Here, I present you with a collection of thoughts, made in the morning:
I think about advice a lot. In my job, I give a decent amount of it and I've been on the receiving end of a lot of it.
As a child I got a lot of advice from my parents, more of the admonishment sort than the genuine heart to heart sort. I'd classify them more as 'warnings' and they were never particularly sought after. I never felt like I did a good job of taking their advice, or even giving much thought to it. Years later, this morning for example, I'll find myself suddenly re-evaluating it in a way that I hadn't in a very long time. Suddenly, it seems very useful and wise, but at the time of receiving it, it had very little to almost adverse impact.
Is that the only function of advice though, to act as an echo chamber that can help to second and solidify life observations? Or perhaps am I an outlier, in that most people tend to take the advice that they are given without much time spent experimenting to see if the advice works or not.
Being that advice tends to be ignored in the short term, and perhaps marginally useful later, is it worth the effort to give it to people? Giving advice has a cost. It changes your relationship with the person -- it can either make you into a trusted advisor *or* make you out to be a pompous fool.

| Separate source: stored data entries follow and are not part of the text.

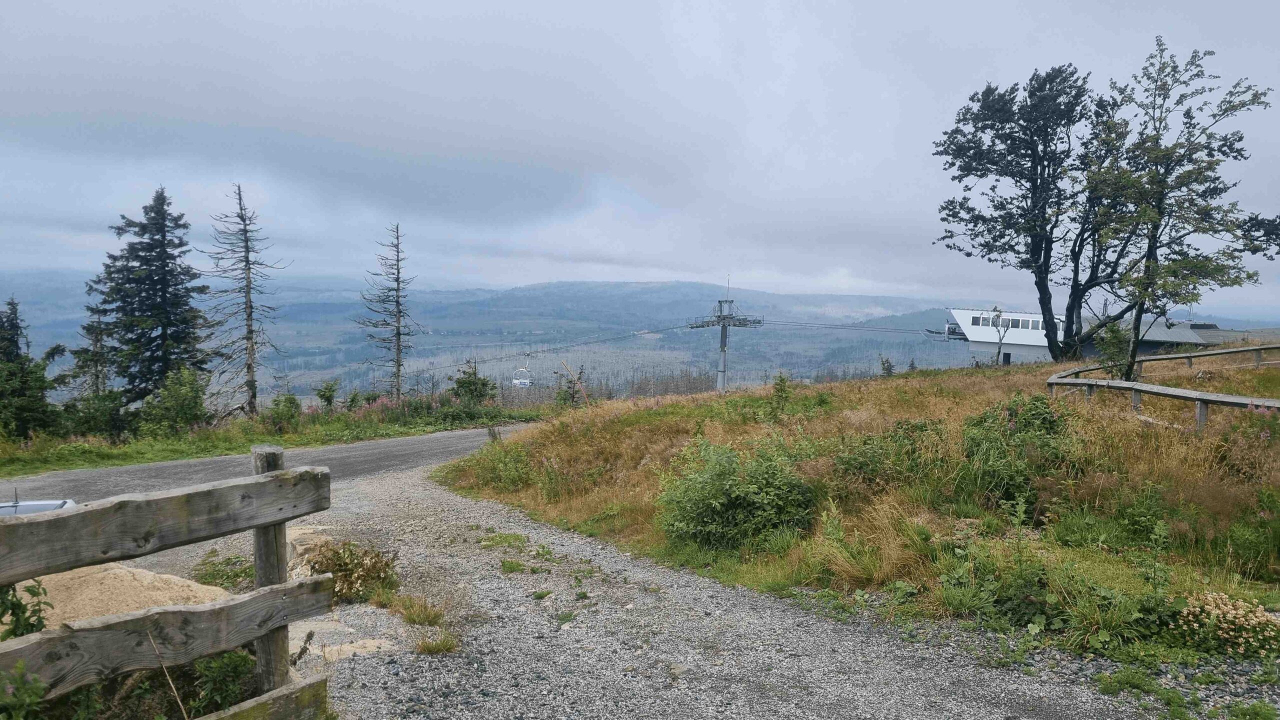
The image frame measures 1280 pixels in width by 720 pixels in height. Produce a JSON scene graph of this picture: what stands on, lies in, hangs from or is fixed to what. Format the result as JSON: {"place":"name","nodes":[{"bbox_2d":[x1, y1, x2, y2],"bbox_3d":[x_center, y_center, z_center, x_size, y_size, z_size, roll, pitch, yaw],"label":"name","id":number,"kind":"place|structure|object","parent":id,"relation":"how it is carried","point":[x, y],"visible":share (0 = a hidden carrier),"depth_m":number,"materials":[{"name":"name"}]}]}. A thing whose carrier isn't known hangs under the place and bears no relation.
{"place":"outdoors","nodes":[
{"label":"outdoors","id":0,"kind":"place"},
{"bbox_2d":[0,404,548,482],"label":"grass verge","id":1,"kind":"structure","parent":0,"point":[100,446],"materials":[{"name":"green plant"}]},
{"bbox_2d":[0,296,63,441],"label":"conifer tree","id":2,"kind":"object","parent":1,"relation":"on","point":[17,346],"visible":0.95,"depth_m":24.24,"materials":[{"name":"plant"}]},
{"bbox_2d":[69,301,113,397],"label":"conifer tree","id":3,"kind":"object","parent":1,"relation":"on","point":[98,339],"visible":0.58,"depth_m":31.22,"materials":[{"name":"green plant"}]},
{"bbox_2d":[63,390,130,439],"bbox_3d":[-15.180,1.673,24.659,1.974,1.579,2.048,1,4,-1],"label":"shrub","id":4,"kind":"object","parent":1,"relation":"on","point":[93,419],"visible":0.86,"depth_m":24.35,"materials":[{"name":"green plant"}]},
{"bbox_2d":[88,185,213,410],"bbox_3d":[-17.805,-1.716,32.096,4.868,9.388,4.787,3,4,30],"label":"spruce tree","id":5,"kind":"object","parent":1,"relation":"on","point":[165,369],"visible":0.92,"depth_m":31.40,"materials":[{"name":"green plant"}]},
{"bbox_2d":[139,367,210,437],"bbox_3d":[-13.293,1.320,25.217,2.129,2.190,2.153,1,4,-1],"label":"shrub","id":6,"kind":"object","parent":1,"relation":"on","point":[186,398],"visible":0.97,"depth_m":24.90,"materials":[{"name":"green plant"}]},
{"bbox_2d":[202,184,286,417],"bbox_3d":[-14.272,-1.864,31.697,3.190,9.192,3.113,4,5,42],"label":"dead tree","id":7,"kind":"object","parent":1,"relation":"on","point":[248,325],"visible":0.98,"depth_m":31.51,"materials":[{"name":"brown"}]},
{"bbox_2d":[265,392,302,432],"bbox_3d":[-11.254,1.721,27.860,1.378,1.396,1.393,1,4,-1],"label":"shrub","id":8,"kind":"object","parent":1,"relation":"on","point":[288,398],"visible":0.98,"depth_m":27.66,"materials":[{"name":"green plant"}]},
{"bbox_2d":[313,379,339,410],"bbox_3d":[-11.808,1.539,33.244,1.127,1.635,1.145,1,4,-1],"label":"shrub","id":9,"kind":"object","parent":1,"relation":"on","point":[329,401],"visible":0.97,"depth_m":33.11,"materials":[{"name":"green plant"}]},
{"bbox_2d":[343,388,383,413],"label":"shrub","id":10,"kind":"object","parent":1,"relation":"on","point":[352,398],"visible":0.78,"depth_m":32.87,"materials":[{"name":"plant"}]},
{"bbox_2d":[356,223,417,401],"bbox_3d":[-11.039,-1.732,39.005,2.918,8.996,2.878,4,5,43],"label":"dead tree","id":11,"kind":"object","parent":1,"relation":"on","point":[399,364],"visible":0.99,"depth_m":38.84,"materials":[{"name":"brown"}]},
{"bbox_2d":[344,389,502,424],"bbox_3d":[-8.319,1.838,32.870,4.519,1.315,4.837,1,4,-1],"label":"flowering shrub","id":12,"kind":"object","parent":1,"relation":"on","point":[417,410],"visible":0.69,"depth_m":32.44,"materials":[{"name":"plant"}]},
{"bbox_2d":[448,362,497,408],"bbox_3d":[-7.143,1.325,37.475,2.261,2.542,2.227,2,4,9],"label":"shrub","id":13,"kind":"object","parent":1,"relation":"on","point":[459,382],"visible":0.89,"depth_m":37.16,"materials":[{"name":"green plant"}]},
{"bbox_2d":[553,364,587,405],"label":"small tree","id":14,"kind":"object","parent":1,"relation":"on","point":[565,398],"visible":0.69,"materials":[{"name":"plant"}]},
{"bbox_2d":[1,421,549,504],"label":"road","id":15,"kind":"structure","parent":0,"point":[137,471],"materials":[{"name":"grey asphalt"}]},
{"bbox_2d":[0,0,1279,306],"label":"sky","id":16,"kind":"structure","parent":0,"point":[952,35],"materials":[{"name":"grey"}]},
{"bbox_2d":[0,272,1279,403],"label":"mountain range","id":17,"kind":"structure","parent":0,"point":[915,346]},
{"bbox_2d":[192,444,1195,719],"label":"gravel path","id":18,"kind":"structure","parent":0,"point":[390,668],"materials":[{"name":"grey gravel"}]},
{"bbox_2d":[193,552,252,590],"bbox_3d":[-3.323,1.727,7.092,0.693,0.330,0.763,1,4,-1],"label":"weed","id":19,"kind":"object","parent":18,"relation":"on","point":[237,574],"visible":0.49,"depth_m":7.05,"materials":[{"name":"green plant"}]},
{"bbox_2d":[285,525,334,578],"bbox_3d":[-2.752,1.631,7.337,0.553,0.398,0.691,-1,4,-31],"label":"rock","id":20,"kind":"object","parent":18,"relation":"on","point":[299,547],"visible":0.47,"depth_m":7.17,"materials":[{"name":"stone"}]},
{"bbox_2d":[302,539,399,603],"bbox_3d":[-2.239,1.619,6.771,0.919,0.487,0.895,1,4,-1],"label":"shrub","id":21,"kind":"object","parent":18,"relation":"on","point":[343,570],"visible":0.72,"depth_m":6.70,"materials":[{"name":"plant"}]},
{"bbox_2d":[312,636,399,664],"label":"rock","id":22,"kind":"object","parent":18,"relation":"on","point":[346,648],"visible":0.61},
{"bbox_2d":[391,594,446,626],"bbox_3d":[-1.507,1.690,6.007,0.459,0.193,0.521,1,4,-1],"label":"grass tuft","id":23,"kind":"object","parent":18,"relation":"on","point":[422,613],"visible":0.88,"depth_m":5.97,"materials":[{"name":"plant"}]},
{"bbox_2d":[414,629,460,654],"bbox_3d":[-1.221,1.680,5.307,0.355,0.149,0.392,1,4,-1],"label":"grass tuft","id":24,"kind":"object","parent":18,"relation":"on","point":[438,648],"visible":0.86,"depth_m":5.29,"materials":[{"name":"plant"}]},
{"bbox_2d":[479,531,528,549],"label":"grass tuft","id":25,"kind":"object","parent":18,"relation":"on","point":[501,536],"visible":0.88,"depth_m":8.59,"materials":[{"name":"green plant"}]},
{"bbox_2d":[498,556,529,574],"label":"grass tuft","id":26,"kind":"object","parent":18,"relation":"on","point":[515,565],"visible":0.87,"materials":[{"name":"green plant"}]},
{"bbox_2d":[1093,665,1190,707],"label":"grass tuft","id":27,"kind":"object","parent":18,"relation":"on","point":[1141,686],"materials":[{"name":"green plant"}]},
{"bbox_2d":[437,348,1279,664],"label":"grassy hill","id":28,"kind":"structure","parent":0,"point":[873,382],"materials":[{"name":"green plant"}]},
{"bbox_2d":[465,439,537,491],"bbox_3d":[-2.170,1.765,14.377,1.662,0.950,1.798,1,4,-1],"label":"shrub","id":29,"kind":"object","parent":28,"relation":"on","point":[515,478],"visible":0.82,"depth_m":14.15,"materials":[{"name":"green plant"}]},
{"bbox_2d":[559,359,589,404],"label":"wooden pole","id":30,"kind":"object","parent":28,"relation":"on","point":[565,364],"visible":0.75,"depth_m":39.10,"materials":[{"name":"brown wood"}]},
{"bbox_2d":[687,286,763,390],"label":"lift pylon","id":31,"kind":"object","parent":28,"relation":"on","point":[721,371],"visible":0.82,"materials":[{"name":"grey metal"}]},
{"bbox_2d":[415,322,698,369],"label":"cable","id":32,"kind":"object","parent":31,"relation":"attached to","point":[649,332],"visible":0.85,"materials":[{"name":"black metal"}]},
{"bbox_2d":[511,362,532,387],"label":"chairlift chair","id":33,"kind":"object","parent":32,"relation":"hanging from","point":[517,382],"visible":0.77,"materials":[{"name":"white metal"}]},
{"bbox_2d":[761,318,942,333],"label":"cable","id":34,"kind":"object","parent":31,"relation":"attached to","point":[843,325],"visible":0.7,"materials":[{"name":"metal"}]},
{"bbox_2d":[657,434,816,550],"bbox_3d":[1.009,1.349,9.000,1.981,1.232,1.857,1,4,-1],"label":"shrub","id":35,"kind":"object","parent":28,"relation":"on","point":[711,478],"visible":0.96,"depth_m":8.72,"materials":[{"name":"green plant"}]},
{"bbox_2d":[769,371,792,414],"bbox_3d":[2.745,0.740,17.190,0.645,1.090,0.658,1,4,-1],"label":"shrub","id":36,"kind":"object","parent":28,"relation":"on","point":[776,391],"visible":0.95,"depth_m":17.16,"materials":[{"name":"green plant"}]},
{"bbox_2d":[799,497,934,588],"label":"dry grass clump","id":37,"kind":"structure","parent":28,"relation":"on","point":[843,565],"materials":[{"name":"plant"}]},
{"bbox_2d":[829,420,944,490],"bbox_3d":[2.851,1.152,10.029,1.732,0.936,1.632,1,4,-1],"label":"shrub","id":38,"kind":"object","parent":28,"relation":"on","point":[862,467],"visible":0.83,"depth_m":9.85,"materials":[{"name":"green plant"}]},
{"bbox_2d":[878,356,895,376],"bbox_3d":[10.812,0.575,38.609,0.907,1.586,0.931,1,4,-1],"label":"small tree","id":39,"kind":"object","parent":28,"relation":"on","point":[887,369],"visible":0.81,"depth_m":38.54,"materials":[{"name":"green plant"}]},
{"bbox_2d":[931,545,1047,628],"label":"shrub","id":40,"kind":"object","parent":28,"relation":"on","point":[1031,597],"visible":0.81,"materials":[{"name":"green plant"}]},
{"bbox_2d":[987,307,1012,365],"label":"small tree","id":41,"kind":"object","parent":28,"relation":"on","point":[998,316],"visible":0.93,"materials":[{"name":"plant"}]},
{"bbox_2d":[956,394,1078,519],"bbox_3d":[3.897,1.004,9.191,1.636,1.294,1.639,1,4,-1],"label":"shrub","id":42,"kind":"object","parent":28,"relation":"on","point":[1040,414],"visible":0.77,"depth_m":8.98,"materials":[{"name":"green plant"}]},
{"bbox_2d":[933,61,1145,363],"bbox_3d":[12.561,-4.286,27.217,6.958,9.477,6.392,1,4,-1],"label":"large tree","id":43,"kind":"object","parent":28,"relation":"on","point":[982,126],"visible":0.98,"depth_m":26.52,"materials":[{"name":"plant"}]},
{"bbox_2d":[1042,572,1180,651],"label":"shrub","id":44,"kind":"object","parent":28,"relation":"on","point":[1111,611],"visible":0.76,"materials":[{"name":"green plant"}]},
{"bbox_2d":[1093,319,1131,378],"bbox_3d":[11.246,-0.110,20.964,0.979,1.675,0.983,1,4,-1],"label":"shrub","id":45,"kind":"object","parent":28,"relation":"on","point":[1112,330],"visible":0.74,"depth_m":20.86,"materials":[{"name":"green plant"}]},
{"bbox_2d":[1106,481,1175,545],"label":"shrub","id":46,"kind":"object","parent":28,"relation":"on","point":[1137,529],"visible":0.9,"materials":[{"name":"green plant"}]},
{"bbox_2d":[1044,345,1279,428],"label":"wooden fence","id":47,"kind":"object","parent":28,"relation":"on","point":[1119,382],"visible":0.84,"depth_m":14.38,"materials":[{"name":"grey wood"}]},
{"bbox_2d":[1082,37,1279,382],"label":"tree","id":48,"kind":"object","parent":28,"relation":"on","point":[1158,225],"visible":0.96,"depth_m":18.09,"materials":[{"name":"plant"}]},
{"bbox_2d":[1176,591,1279,657],"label":"flowering plant","id":49,"kind":"object","parent":28,"relation":"on","point":[1218,611],"visible":0.92,"depth_m":4.97,"materials":[{"name":"plant"}]},
{"bbox_2d":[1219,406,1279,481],"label":"flowering shrub","id":50,"kind":"object","parent":28,"relation":"on","point":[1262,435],"visible":0.93,"depth_m":8.43,"materials":[{"name":"plant"}]},
{"bbox_2d":[941,308,1064,362],"label":"building","id":51,"kind":"structure","parent":0,"point":[975,339],"materials":[{"name":"white"}]},
{"bbox_2d":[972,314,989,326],"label":"window","id":52,"kind":"structure","parent":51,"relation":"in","point":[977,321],"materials":[{"name":"white"}]},
{"bbox_2d":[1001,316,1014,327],"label":"window","id":53,"kind":"structure","parent":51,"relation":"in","point":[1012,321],"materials":[{"name":"grey glass"}]},
{"bbox_2d":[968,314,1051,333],"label":"window","id":54,"kind":"structure","parent":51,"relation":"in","point":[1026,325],"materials":[{"name":"white"}]},
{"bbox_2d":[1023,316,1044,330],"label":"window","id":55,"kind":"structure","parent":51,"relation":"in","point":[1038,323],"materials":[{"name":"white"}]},
{"bbox_2d":[1110,315,1276,353],"label":"building","id":56,"kind":"structure","parent":0,"point":[1186,325],"materials":[{"name":"grey"}]},
{"label":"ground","id":57,"kind":"structure","parent":0},
{"bbox_2d":[0,662,47,719],"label":"shrub","id":58,"kind":"object","parent":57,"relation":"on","point":[35,700],"visible":1,"depth_m":2.95,"materials":[{"name":"green plant"}]},
{"bbox_2d":[0,579,51,640],"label":"shrub","id":59,"kind":"object","parent":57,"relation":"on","point":[15,606],"visible":0.59,"depth_m":3.98,"materials":[{"name":"green plant"}]},
{"bbox_2d":[0,498,75,516],"label":"car","id":60,"kind":"object","parent":57,"relation":"on","point":[59,503],"visible":0.27,"depth_m":8.81,"materials":[{"name":"metal"}]},
{"bbox_2d":[24,563,232,628],"bbox_3d":[-3.641,1.618,5.781,2.386,0.375,2.121,1,4,-1],"label":"sand pile","id":61,"kind":"object","parent":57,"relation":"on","point":[119,570],"visible":0.61,"depth_m":5.70,"materials":[{"name":"beige sand"}]},
{"bbox_2d":[0,449,334,719],"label":"wooden fence","id":62,"kind":"object","parent":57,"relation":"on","point":[258,478],"visible":1,"depth_m":3.36,"materials":[{"name":"brown wood"}]},
{"bbox_2d":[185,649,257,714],"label":"shrub","id":63,"kind":"object","parent":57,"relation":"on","point":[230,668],"visible":0.64,"depth_m":4.07,"materials":[{"name":"green plant"}]}
]}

As an aside, this piece of writing strikes me as exceedingly dull and poorly done. There's not a lot interesting in it, it feels like a continual rehashing. I am genuinely curious how much of this is an elucidation of my own general thinking patterns, like am I this dry and unbearable most of the time when I try to explain things? More interestingly, are there other patterns of description that can help make this kind of exposition more interesting?
Further, I had a depressing thought about conversations that I tend to get into, and realized that most of the things that I want to say in a conversation are along the lines of blog post type expositions. Perhaps someday I will lean towards turning them more into actual blog posts instead of flattening conversations with them. As a conversationalist, how do you respond to a barrage of words, that someone has clearly thought through quite deeply? More introspectively, what am I hoping to get out of this sort of interaction?
I went back and revised the 'above the line' short essay on the value of giving advice, cutting out a lot of the self-explanatory words and refining it down to just the bare minimum. Perhaps the most important thing with writing is not worrying about whether a first draft says what you want it to say, and that the revision process is far more important and elucidating for actual meaning than the original process of putting a few words down on paper.
Why does this kind of writing feel so jagged and difficult? Even the revised version strikes me as being boring and rather flat. And god, the things I had to cut out in order to make it feel less stilted. Writing is hard, perhaps because we are forced to confront the actual sound of our voice or our own stilted logic, written down and encoded and present for you to go back and read and see what it was that you actually said, as opposed to what you wanted and thought and imagined that you said.
Imagination is a difficult thing, particularly if it heavily outweighs reality.